There is a unity here unknown before. And in that unity, they recognize the needs of one another and everyone gives according to the needs of the whole. Everyone voluntarily gives to the community so that anyone who has need could be cared for. What an example for us today!
They take care of one another understanding that this is how they are to love one another. This is social justice at the top of its game! This is total commitment to the good of the world. Passionate not just for the Scriptures and to the teaching, but completely unswerving in their task – faithful to the way of life that shows Jesus Christ to the world.
And with the center of this commitment being the worship of God, the fanatical enthusiasm for Jesus Christ as their Savior, the devotion to relationship with one another – with that as the center of their lives – with that as the center of our lives – the church grows. When you commit to developing ties within the framework of the Church, the Church grows.
“And in those relationships, day by day the Lord added to their number.” Do you hear it? In the relationships, the Church grows.
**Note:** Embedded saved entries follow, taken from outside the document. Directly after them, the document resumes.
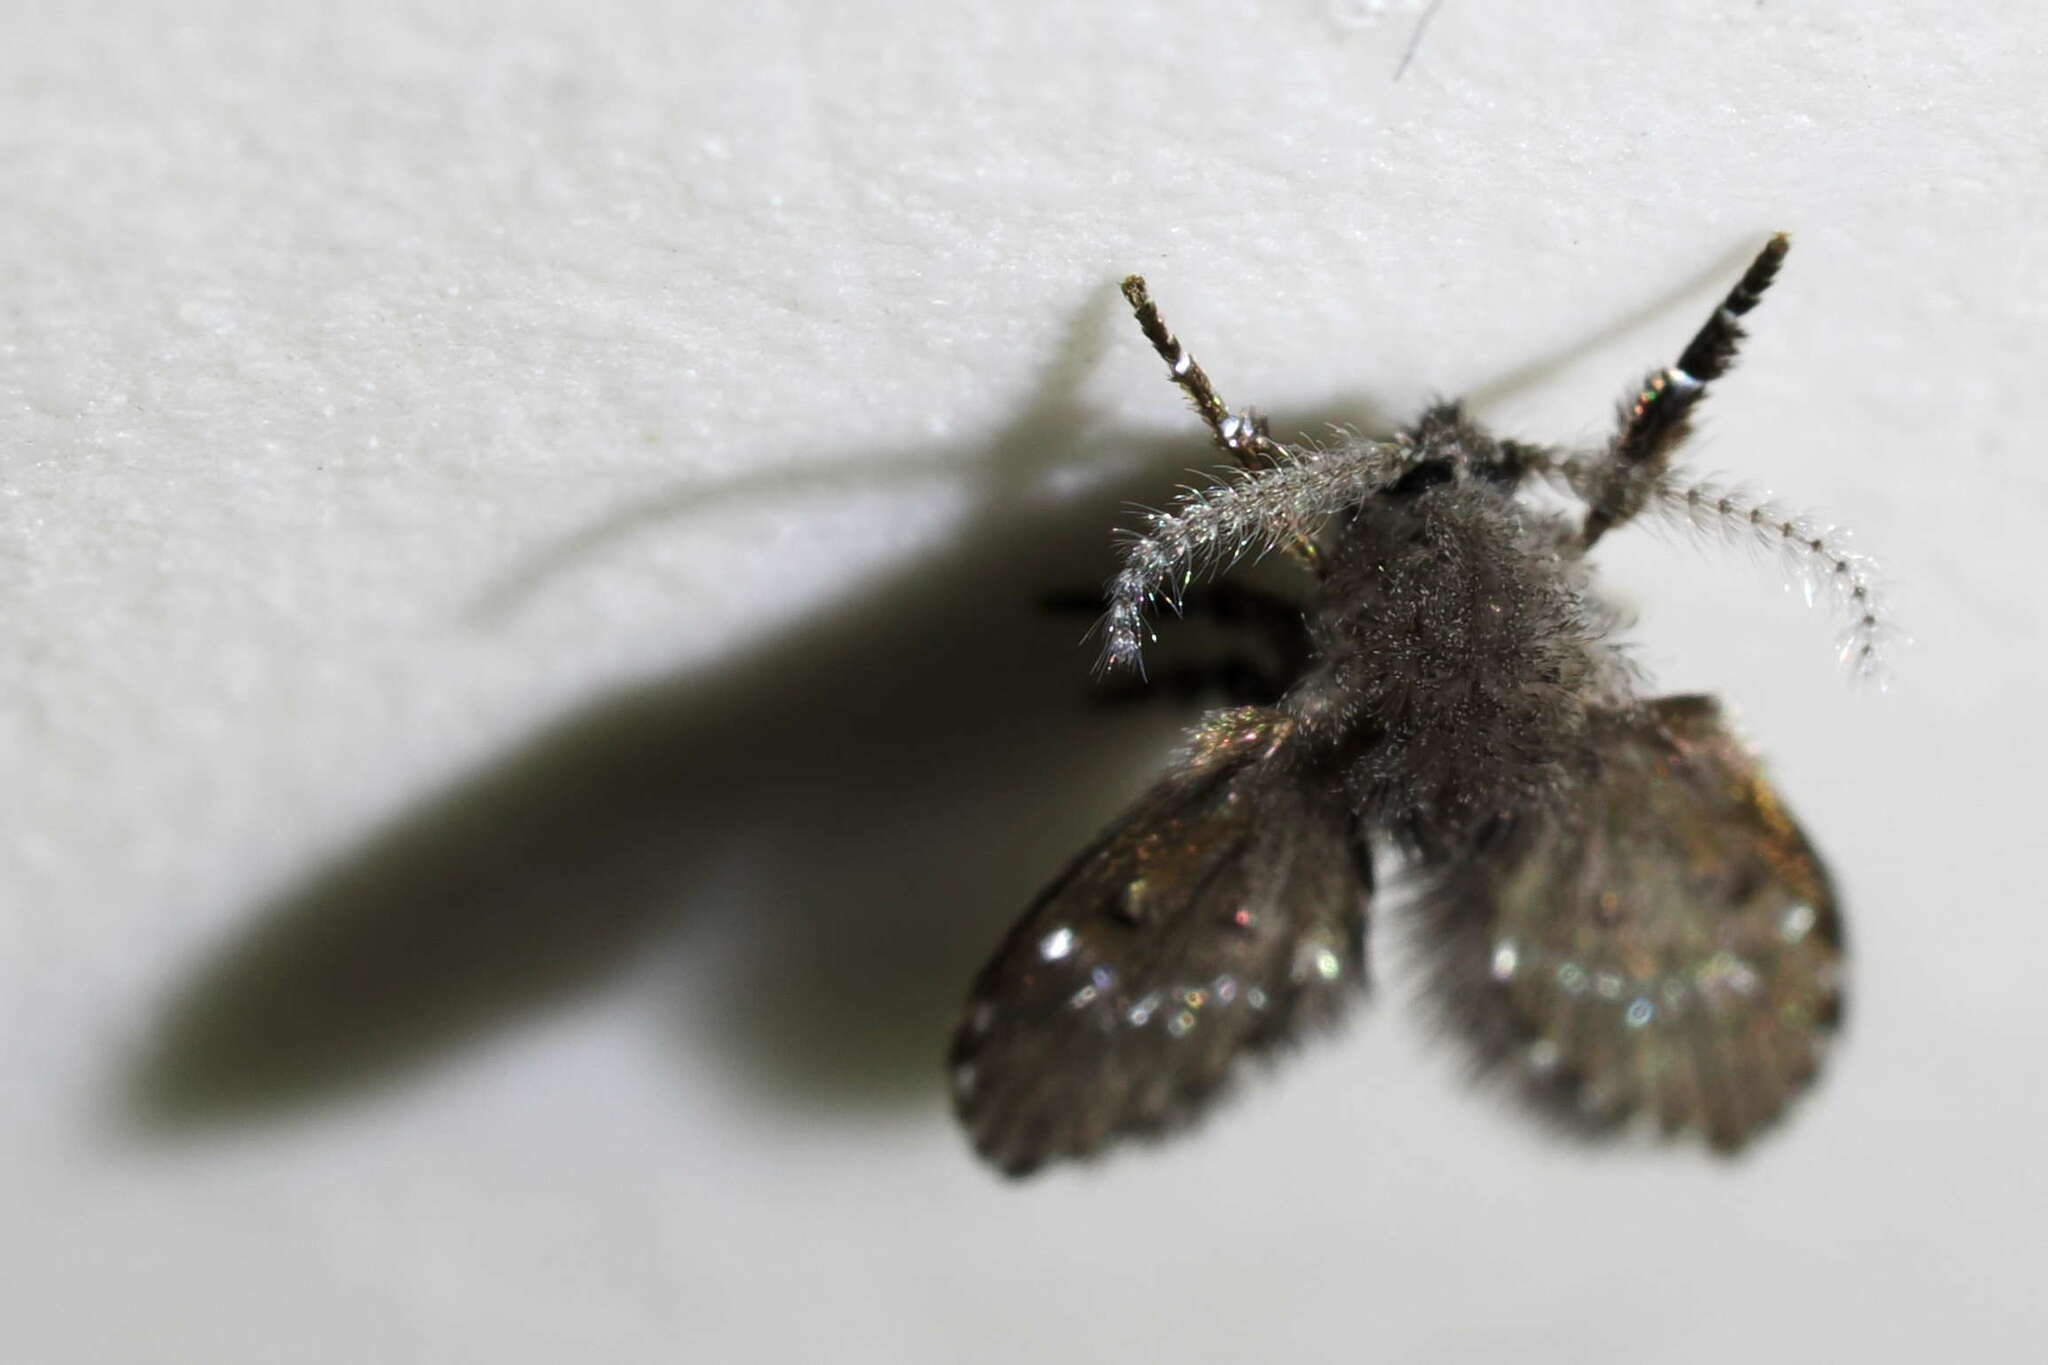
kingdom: Animalia
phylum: Arthropoda
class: Insecta
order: Diptera
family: Psychodidae
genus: Clogmia
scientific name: Clogmia albipunctatus
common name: White-spotted moth fly
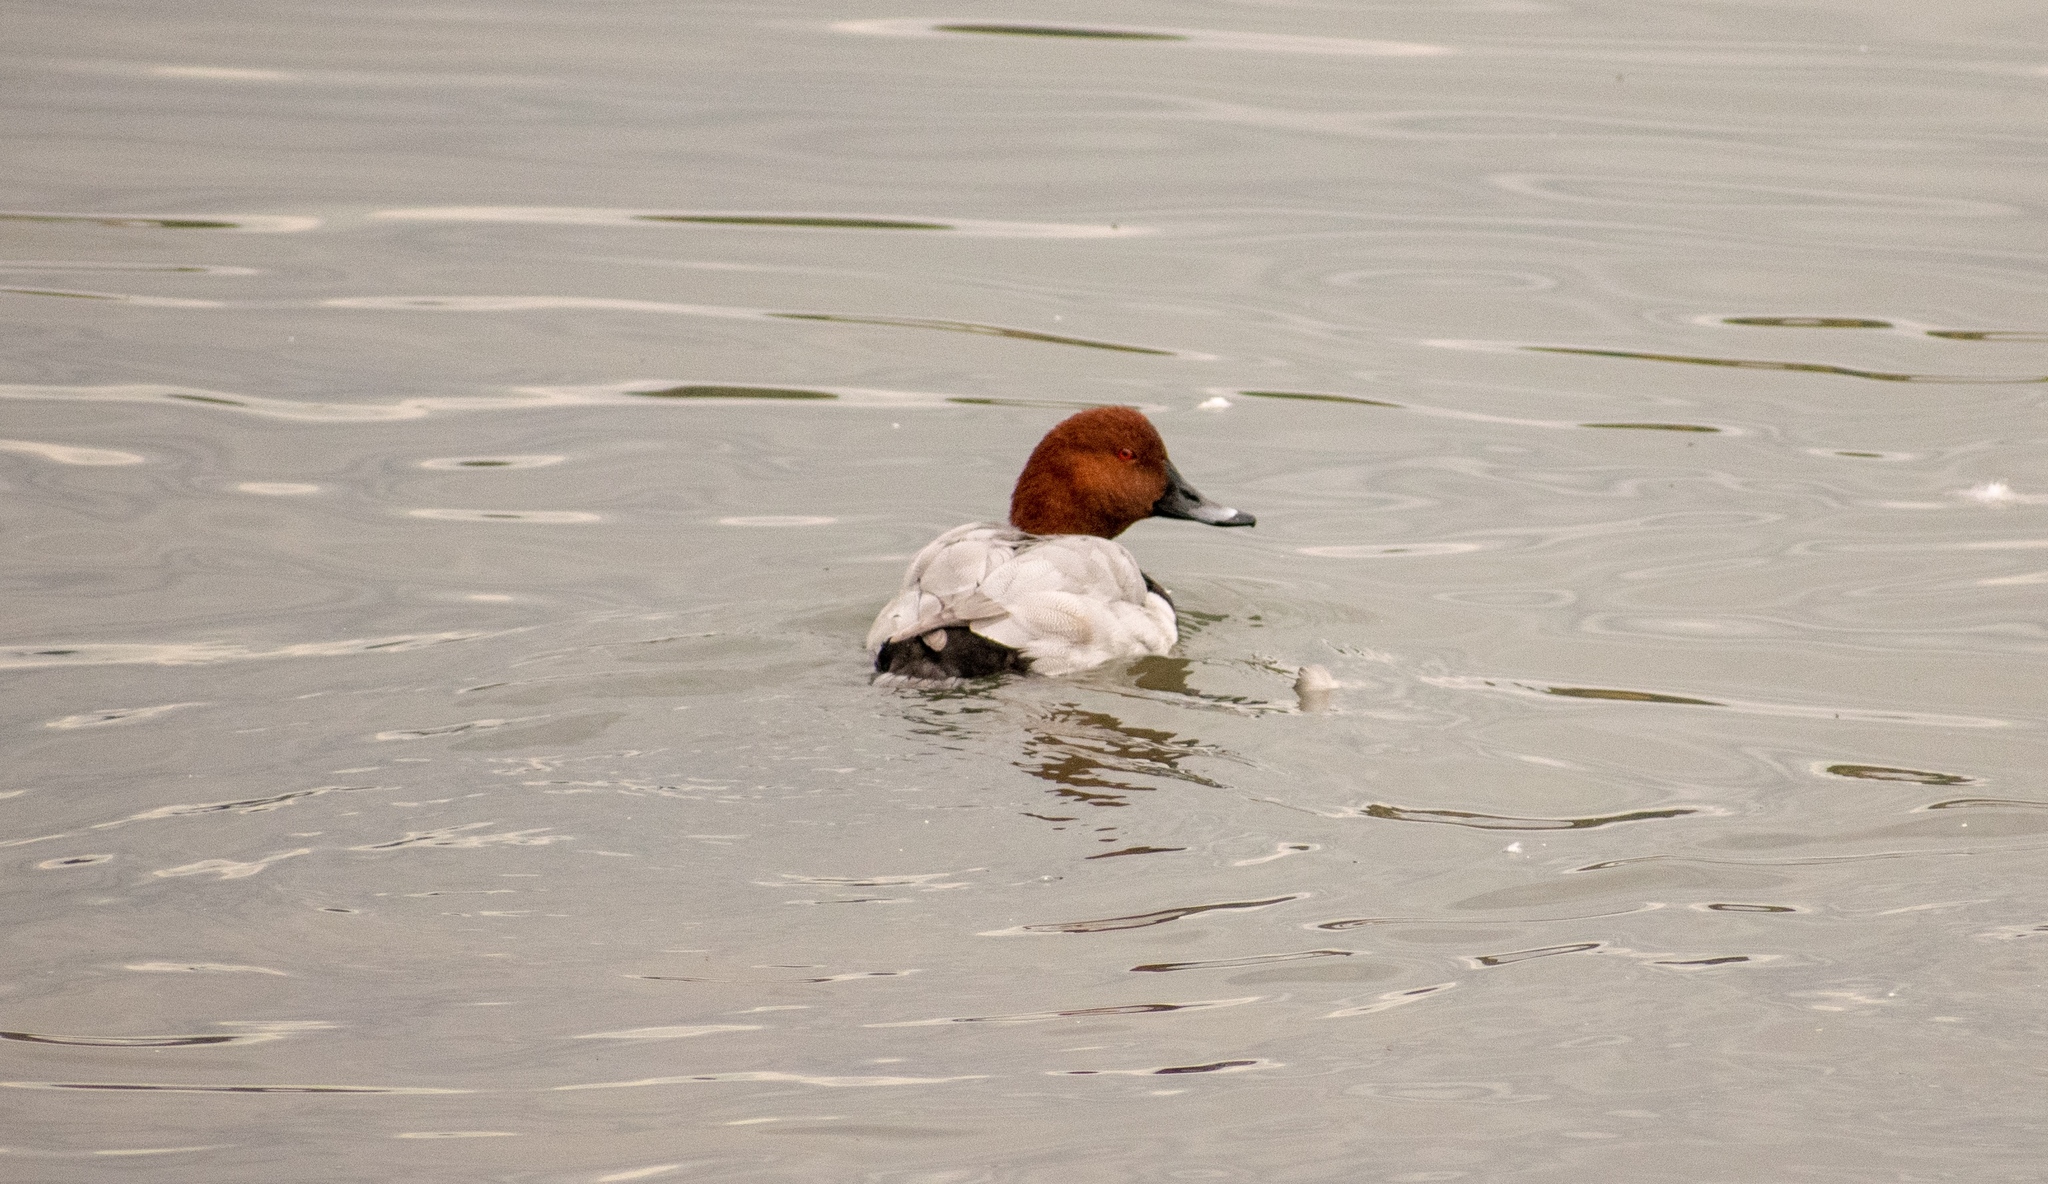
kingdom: Animalia
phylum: Chordata
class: Aves
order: Anseriformes
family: Anatidae
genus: Aythya
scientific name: Aythya ferina
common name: Common pochard
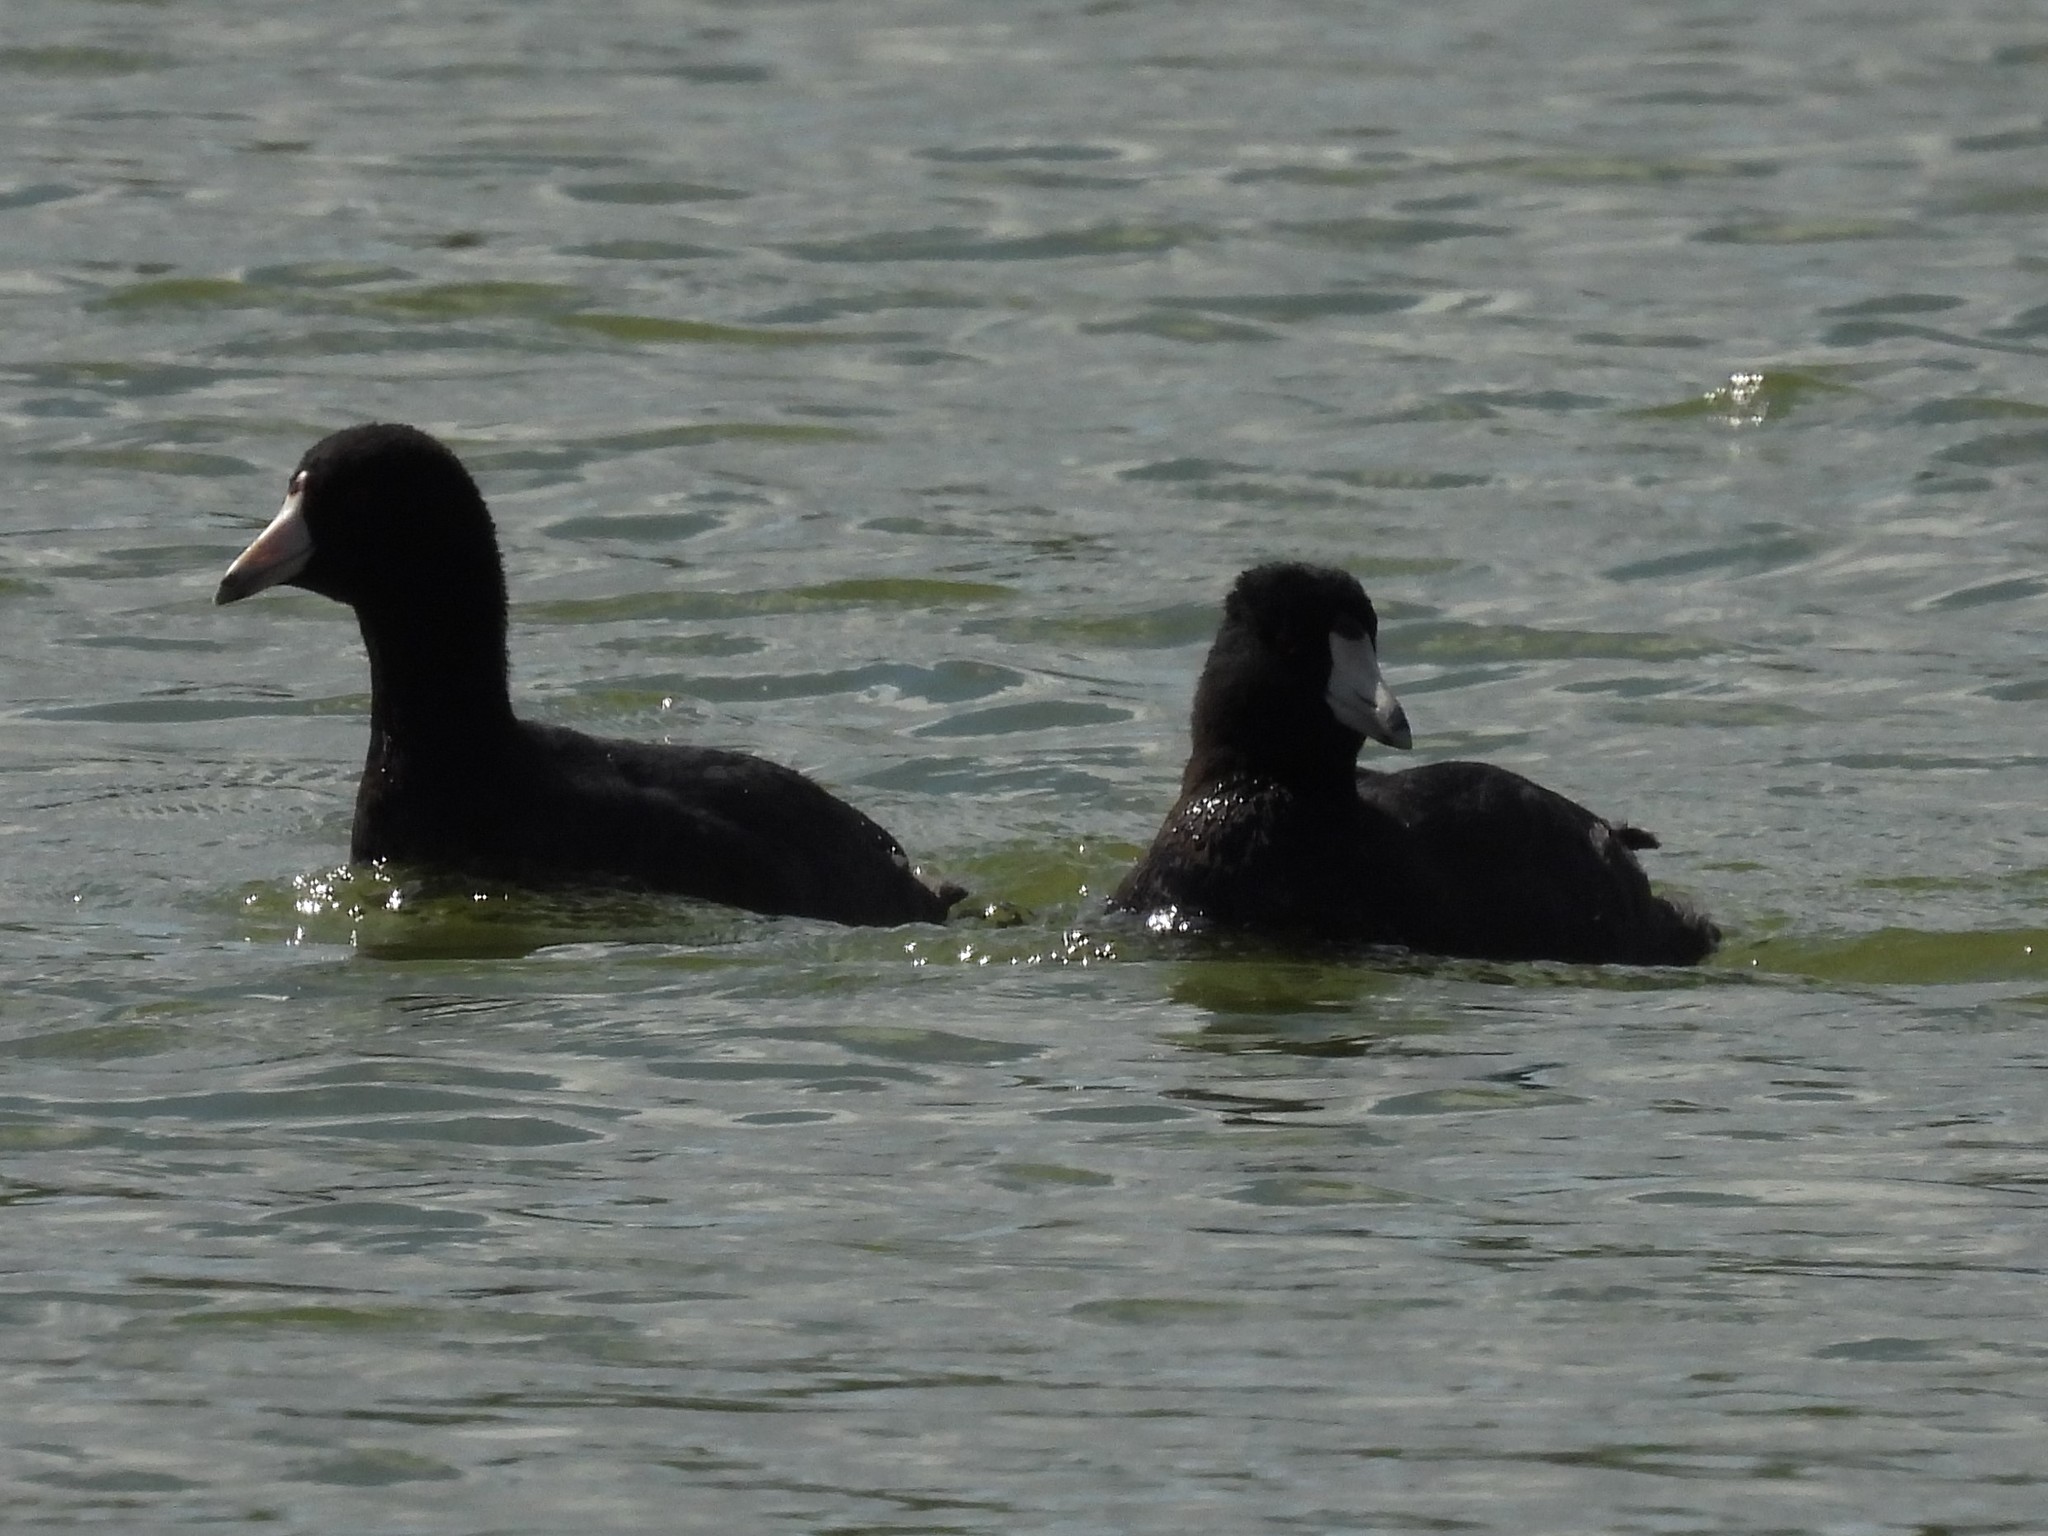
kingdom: Animalia
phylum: Chordata
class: Aves
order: Gruiformes
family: Rallidae
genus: Fulica
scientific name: Fulica americana
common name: American coot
We worship together, we talk together, we pray together, we spend time together – even when it has to be through technology for a time – and we tell one another the stories of the Church. And in the togetherness, God blesses us and the Church grows.
Without the effort, though, the Church will not grow. And when you are not growing, you are dying. That’s the danger.
When I stop to think about it, I think maybe I want to be a little more like the dog. Once I’ve heard the Gospel message, and I realize the danger of the world around us, once I have found that there is a need to tell others about the saving grace of Jesus Christ, once I embrace Jesus Christ in my heart and feel compelled to spread his Word… then I have to bark every second with full commitment until my Master comes.
And it doesn’t matter if sometimes I feel completely exhausted. Nor does it matter if I feel that everything is striking against me time after time. I want to be completely committed to the cause because when we are in awe of the Living God, when we live in a wonderful harmony following a daily discipline of worship, when we celebrate as we praise God, when we are dedicated to relationship and intentional in loving and caring for one another – THAT’s when every day our number grows as God adds those who are saved, and THAT’s our fully committed response to the Word of God.